▶ The task
Would you work out how many of the lines below hold "wrist" and reply with nothing but the number?
╭─ Data extracts
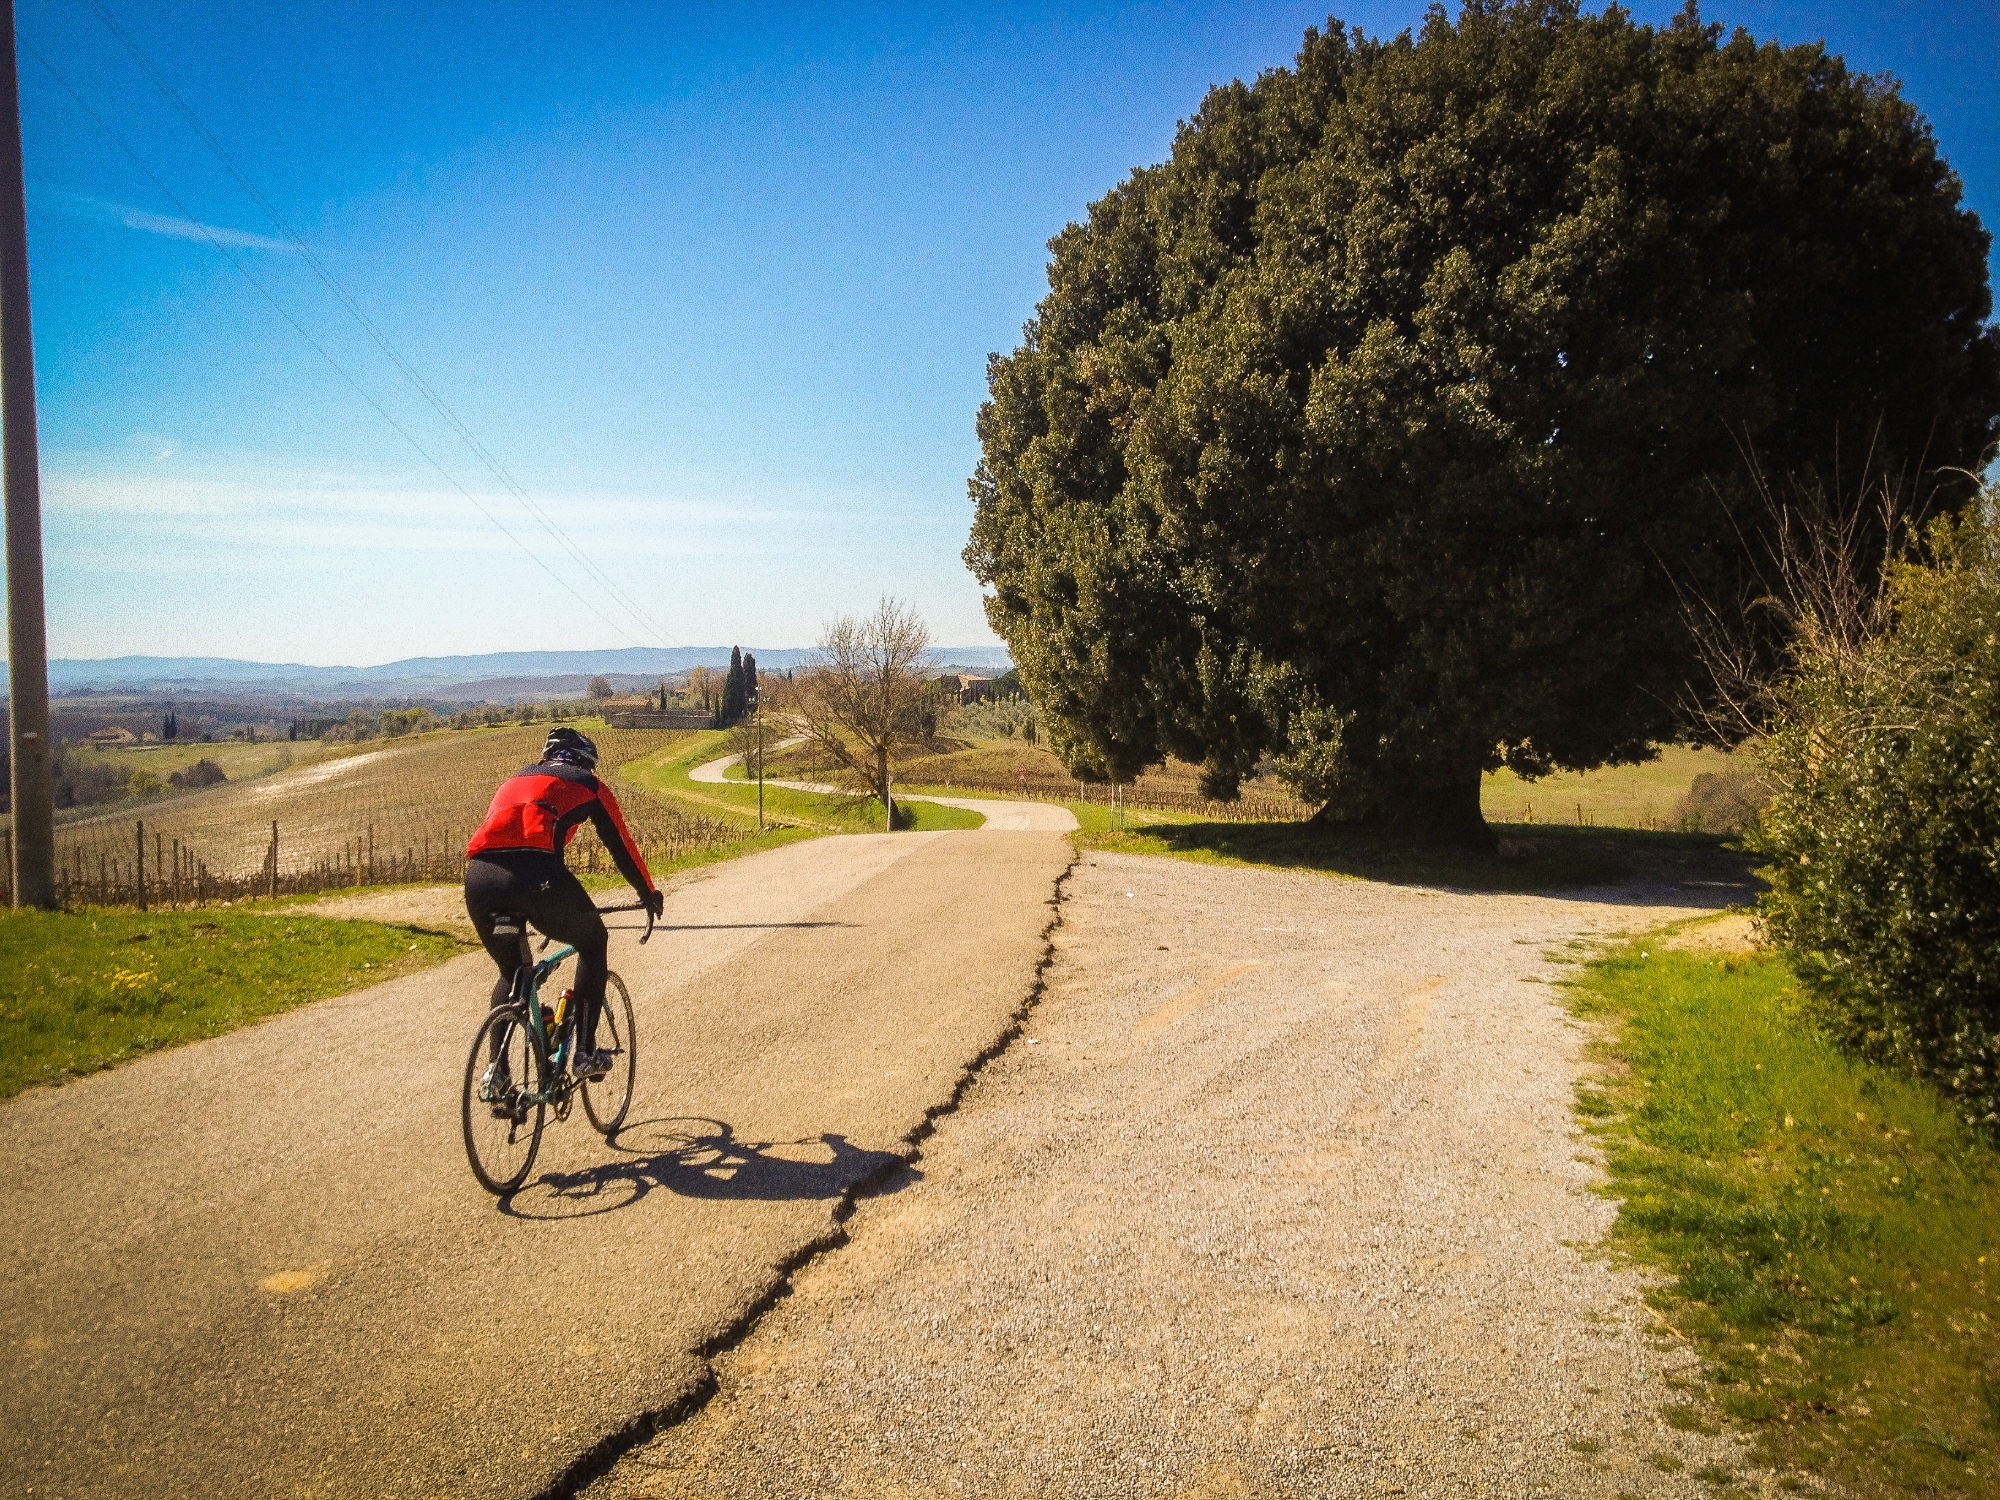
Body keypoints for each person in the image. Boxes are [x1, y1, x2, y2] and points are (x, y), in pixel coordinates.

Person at [463, 726, 663, 1079]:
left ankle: (496, 1073)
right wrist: (647, 893)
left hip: (480, 877)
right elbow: (621, 845)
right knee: (593, 941)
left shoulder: (513, 780)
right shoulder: (589, 785)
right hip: (536, 875)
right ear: (587, 762)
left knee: (512, 974)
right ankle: (584, 1053)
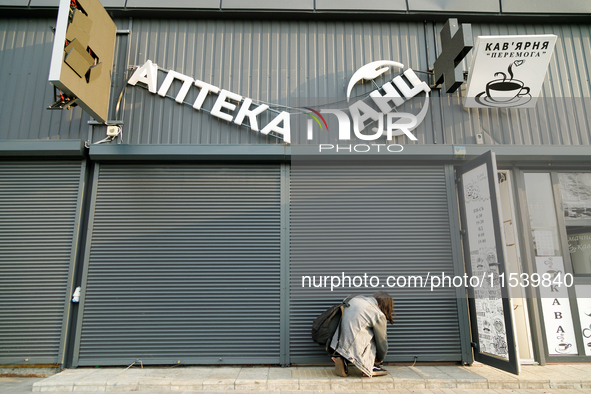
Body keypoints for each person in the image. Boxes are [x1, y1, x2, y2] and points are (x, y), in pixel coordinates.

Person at [329, 291, 395, 378]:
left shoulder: (352, 298)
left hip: (336, 343)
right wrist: (380, 359)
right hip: (355, 348)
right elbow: (382, 342)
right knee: (375, 334)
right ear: (385, 306)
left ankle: (342, 358)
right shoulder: (377, 314)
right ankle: (368, 366)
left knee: (358, 327)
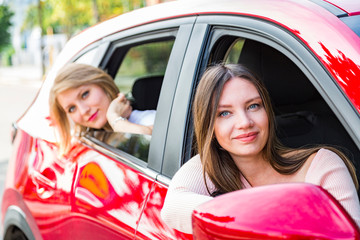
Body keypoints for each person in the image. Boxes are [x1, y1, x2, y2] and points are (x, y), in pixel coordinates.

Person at [160, 63, 360, 233]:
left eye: (253, 106)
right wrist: (262, 214)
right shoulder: (208, 169)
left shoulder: (323, 166)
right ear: (209, 126)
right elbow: (172, 208)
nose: (244, 122)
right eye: (224, 113)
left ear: (267, 111)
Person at [49, 63, 156, 155]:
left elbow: (151, 144)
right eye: (72, 109)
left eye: (85, 94)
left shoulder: (147, 120)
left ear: (103, 85)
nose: (83, 110)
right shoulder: (87, 139)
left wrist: (114, 118)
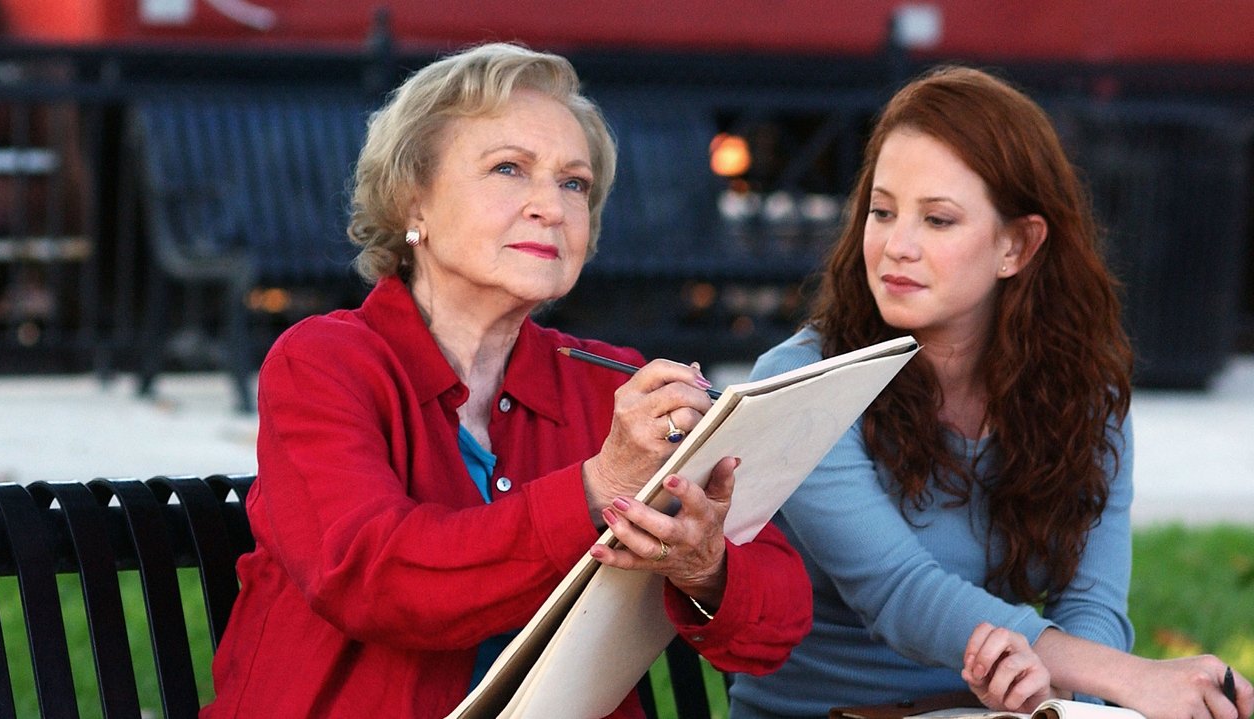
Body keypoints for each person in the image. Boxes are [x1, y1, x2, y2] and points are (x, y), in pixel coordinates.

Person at [200, 42, 811, 718]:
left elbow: (777, 621)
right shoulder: (323, 362)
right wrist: (597, 486)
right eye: (509, 169)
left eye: (574, 183)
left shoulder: (614, 385)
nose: (550, 205)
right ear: (414, 205)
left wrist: (707, 567)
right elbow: (372, 576)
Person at [727, 66, 1253, 718]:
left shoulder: (1082, 394)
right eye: (882, 211)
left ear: (1017, 244)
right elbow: (899, 592)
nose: (897, 245)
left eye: (938, 220)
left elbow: (1091, 604)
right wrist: (1129, 675)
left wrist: (1056, 693)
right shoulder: (798, 382)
╰─
▶ Exercise answer
8